The word to look for is "hand". Report every line of the entries below that has it.
------------------------------------
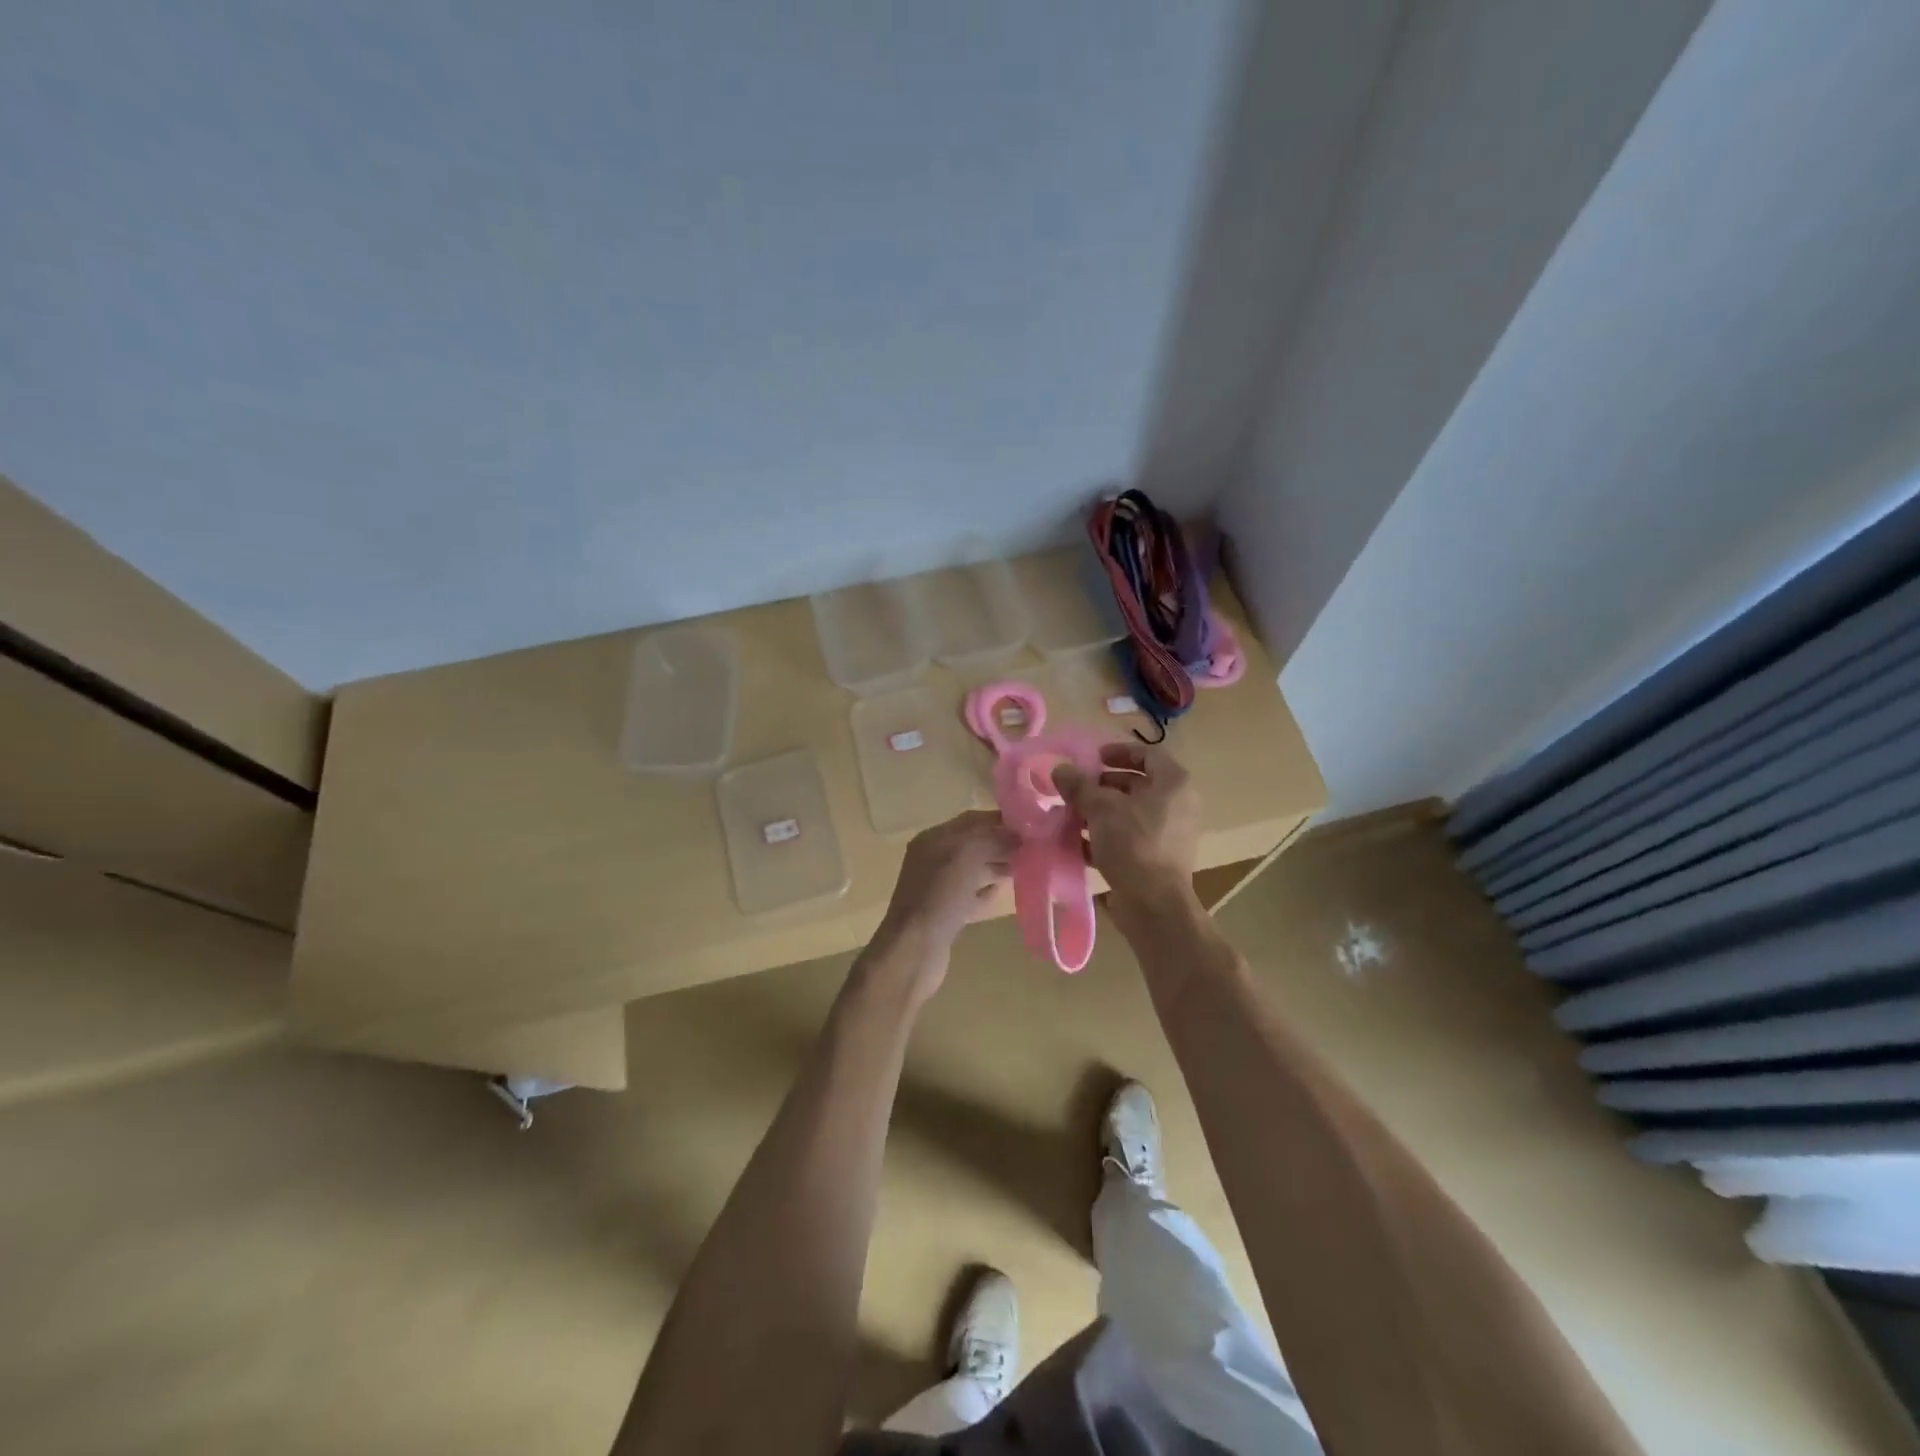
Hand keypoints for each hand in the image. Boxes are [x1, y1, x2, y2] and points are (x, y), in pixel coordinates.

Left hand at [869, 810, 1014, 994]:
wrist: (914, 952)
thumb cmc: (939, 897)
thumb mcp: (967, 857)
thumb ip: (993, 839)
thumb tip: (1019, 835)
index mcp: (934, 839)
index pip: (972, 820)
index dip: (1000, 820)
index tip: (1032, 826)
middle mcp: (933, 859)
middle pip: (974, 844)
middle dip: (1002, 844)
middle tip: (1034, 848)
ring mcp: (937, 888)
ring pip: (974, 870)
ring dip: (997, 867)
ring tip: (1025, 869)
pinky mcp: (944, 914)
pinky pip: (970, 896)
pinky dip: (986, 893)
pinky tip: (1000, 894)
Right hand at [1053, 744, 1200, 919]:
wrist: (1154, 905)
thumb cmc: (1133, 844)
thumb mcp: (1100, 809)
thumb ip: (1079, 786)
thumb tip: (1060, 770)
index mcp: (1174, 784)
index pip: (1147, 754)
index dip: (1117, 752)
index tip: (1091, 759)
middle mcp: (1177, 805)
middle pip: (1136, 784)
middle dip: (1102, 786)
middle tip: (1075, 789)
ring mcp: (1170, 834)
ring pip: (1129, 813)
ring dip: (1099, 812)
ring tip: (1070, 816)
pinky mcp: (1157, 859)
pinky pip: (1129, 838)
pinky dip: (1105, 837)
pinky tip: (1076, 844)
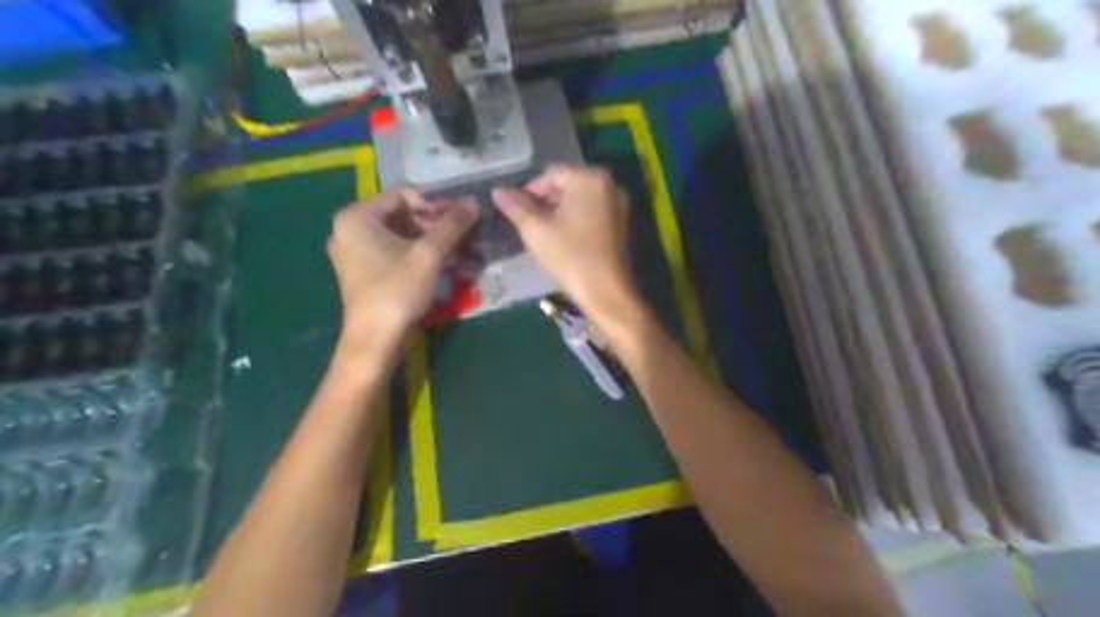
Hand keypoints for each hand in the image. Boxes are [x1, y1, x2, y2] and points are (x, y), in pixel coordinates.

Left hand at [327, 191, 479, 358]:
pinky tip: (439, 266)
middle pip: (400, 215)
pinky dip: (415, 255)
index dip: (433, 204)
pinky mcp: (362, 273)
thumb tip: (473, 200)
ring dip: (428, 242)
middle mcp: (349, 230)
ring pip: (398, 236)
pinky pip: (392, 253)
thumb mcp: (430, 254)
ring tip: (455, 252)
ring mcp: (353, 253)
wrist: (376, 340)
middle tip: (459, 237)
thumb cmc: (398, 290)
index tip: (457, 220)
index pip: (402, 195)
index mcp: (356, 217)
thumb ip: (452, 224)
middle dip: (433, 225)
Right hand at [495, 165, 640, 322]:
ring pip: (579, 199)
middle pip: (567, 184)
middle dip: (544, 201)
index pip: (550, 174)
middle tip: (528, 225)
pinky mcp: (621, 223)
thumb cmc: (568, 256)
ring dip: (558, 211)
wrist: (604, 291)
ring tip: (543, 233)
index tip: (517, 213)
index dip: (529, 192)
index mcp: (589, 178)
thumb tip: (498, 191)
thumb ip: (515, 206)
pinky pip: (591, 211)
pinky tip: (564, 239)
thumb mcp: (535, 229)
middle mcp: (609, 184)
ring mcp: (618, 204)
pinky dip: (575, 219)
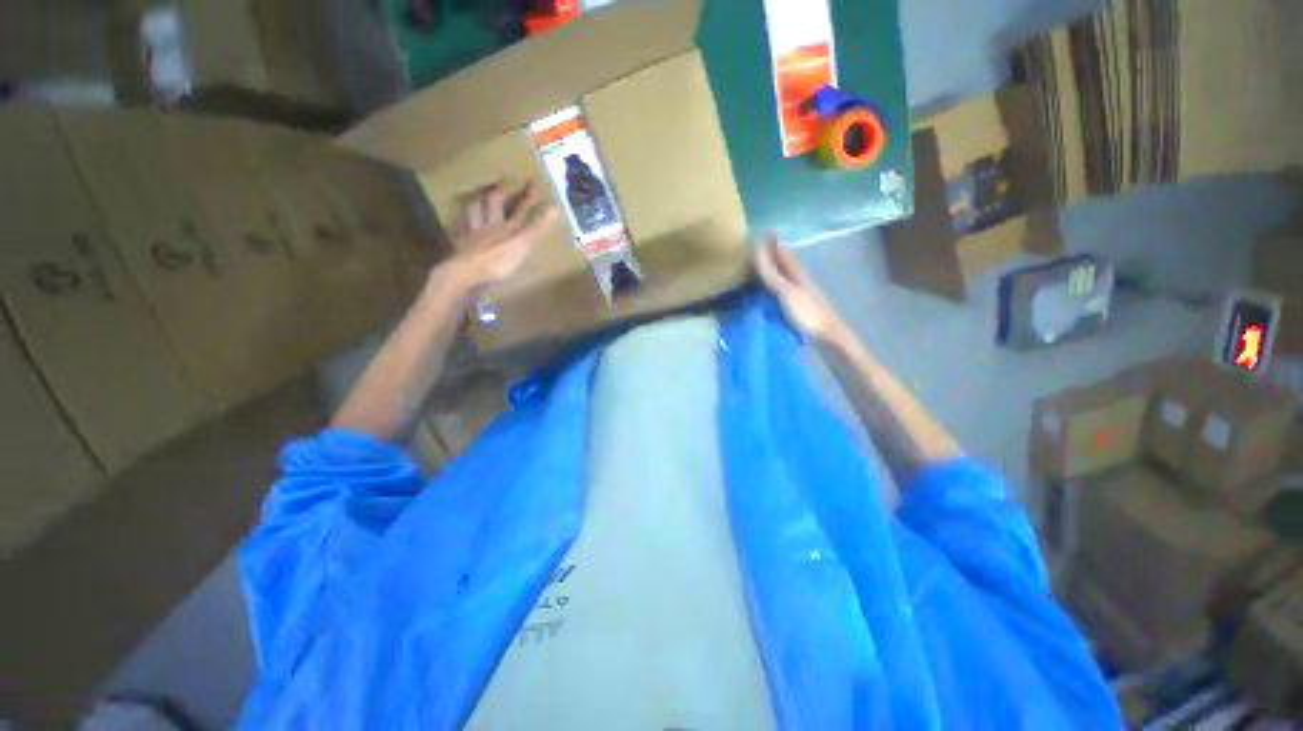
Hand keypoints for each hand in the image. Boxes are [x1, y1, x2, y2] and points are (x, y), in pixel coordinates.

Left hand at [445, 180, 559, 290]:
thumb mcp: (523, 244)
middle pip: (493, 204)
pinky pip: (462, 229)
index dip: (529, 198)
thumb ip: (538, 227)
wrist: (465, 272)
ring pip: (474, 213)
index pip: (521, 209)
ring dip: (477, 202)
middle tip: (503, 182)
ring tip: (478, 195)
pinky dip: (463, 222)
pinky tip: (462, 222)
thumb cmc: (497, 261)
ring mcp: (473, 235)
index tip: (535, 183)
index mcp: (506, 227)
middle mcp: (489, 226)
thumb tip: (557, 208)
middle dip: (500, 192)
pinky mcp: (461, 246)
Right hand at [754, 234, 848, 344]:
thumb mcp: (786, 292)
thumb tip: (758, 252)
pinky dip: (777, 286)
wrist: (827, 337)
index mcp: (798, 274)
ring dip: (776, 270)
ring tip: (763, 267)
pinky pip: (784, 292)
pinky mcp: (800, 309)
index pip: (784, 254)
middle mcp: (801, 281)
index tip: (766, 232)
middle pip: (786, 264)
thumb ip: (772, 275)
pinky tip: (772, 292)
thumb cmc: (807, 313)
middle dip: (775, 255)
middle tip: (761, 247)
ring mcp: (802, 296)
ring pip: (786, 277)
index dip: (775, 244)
------------------------------------
• Solved exercise:
Hand keypoints for each hand in the image. Boxes are [x1, y1, x2, y2] and points are (x, y), in pixel coordinates.
Left hand at [869, 810, 1014, 994]:
Right hand at [1053, 744, 1200, 919]:
Hand keypoints for each hand in the image. Boxes are [x1, y1, x2, y2] and points are (x, y), in pixel coordinates.
Left hand at [327, 191, 479, 358]:
Right hand at [495, 165, 640, 322]:
Hand keypoints for each hand in the image. Boxes are [x1, y1, x2, y2] and points are (x, y), in pixel coordinates.
Left hand at [445, 180, 559, 290]:
Right hand at [754, 234, 848, 344]:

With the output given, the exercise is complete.